Roberts : By nature, VCs move in herds. They tend to pile into a category, overfund it, wait for the winner to appear to be in a position to take-all and move on to the new next thing. But if you look at some of those categories that become overfunded or suddenly fall out of favor, like on-demand services, there’s still a lot of learning going on in the second and third generation of companies.
O’Reilly: Fohr Card is a good example. A social media agency is not a typical Silicon Valley candidate. But Fohr Card [a portfolio company] is a great operating company. They were doing a couple hundred thousand (dollars in revenue) when we started working with them two years ago. Two years later, they finished 2017 with $7 million in revenue. The Shade Room , another portfolio company, was doing less than $10,000 a month when we began working with them. They now have a substantial “seed rounds” worth of cash in the bank that they generated from their own profits.
ImpactAlpha: What’s with the burning unicorn head ?
Roberts : That used to be the entirety of our web site! We did it with tongue firmly in cheek. But it’s become somewhat of a mascot for founders forging companies on their own terms.
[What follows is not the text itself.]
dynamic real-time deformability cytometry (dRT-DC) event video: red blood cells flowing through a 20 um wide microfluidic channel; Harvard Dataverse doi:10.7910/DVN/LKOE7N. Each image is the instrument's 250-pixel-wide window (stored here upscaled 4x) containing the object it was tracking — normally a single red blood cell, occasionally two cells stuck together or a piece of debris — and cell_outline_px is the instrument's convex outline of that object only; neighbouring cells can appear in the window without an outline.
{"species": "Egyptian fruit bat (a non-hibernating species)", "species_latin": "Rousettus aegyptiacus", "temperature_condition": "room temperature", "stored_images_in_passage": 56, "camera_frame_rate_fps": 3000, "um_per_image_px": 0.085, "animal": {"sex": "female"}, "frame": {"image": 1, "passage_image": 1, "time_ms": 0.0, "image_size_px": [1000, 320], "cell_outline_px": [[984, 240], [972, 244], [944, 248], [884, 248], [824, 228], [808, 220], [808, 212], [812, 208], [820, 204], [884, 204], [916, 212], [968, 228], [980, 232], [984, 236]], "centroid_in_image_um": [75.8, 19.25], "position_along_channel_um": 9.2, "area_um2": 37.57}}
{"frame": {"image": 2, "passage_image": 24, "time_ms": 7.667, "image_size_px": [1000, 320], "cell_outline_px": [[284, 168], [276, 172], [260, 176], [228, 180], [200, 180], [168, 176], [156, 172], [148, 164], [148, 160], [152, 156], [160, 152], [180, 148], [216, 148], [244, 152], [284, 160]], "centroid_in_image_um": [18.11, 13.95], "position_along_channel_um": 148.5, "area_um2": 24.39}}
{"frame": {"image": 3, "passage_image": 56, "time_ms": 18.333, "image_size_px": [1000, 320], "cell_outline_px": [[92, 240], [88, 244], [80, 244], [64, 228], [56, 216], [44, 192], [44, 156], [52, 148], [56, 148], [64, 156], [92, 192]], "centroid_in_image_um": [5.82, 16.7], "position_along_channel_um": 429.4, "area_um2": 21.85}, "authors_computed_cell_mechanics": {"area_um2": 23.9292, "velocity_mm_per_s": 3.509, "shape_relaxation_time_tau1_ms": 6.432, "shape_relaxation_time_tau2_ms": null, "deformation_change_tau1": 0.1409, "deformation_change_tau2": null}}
Entrepreneurs need to recognize that there are other paths available for building something of impact than the blitzscaling model of Silicon Valley VCs.
Sometimes, the worst things can happen when you are trying to grow so fast, when you worship at the altar of scale. Look at Uber, SoFi, and a number of others this unicorn culture has created. It’s really hard to create something in that unicorn mold that is not rotting a little bit. The burning unicorn head is a way of saying we want to embody values other than the growth-at-any-cost model and show that there’s a different way to build a real business.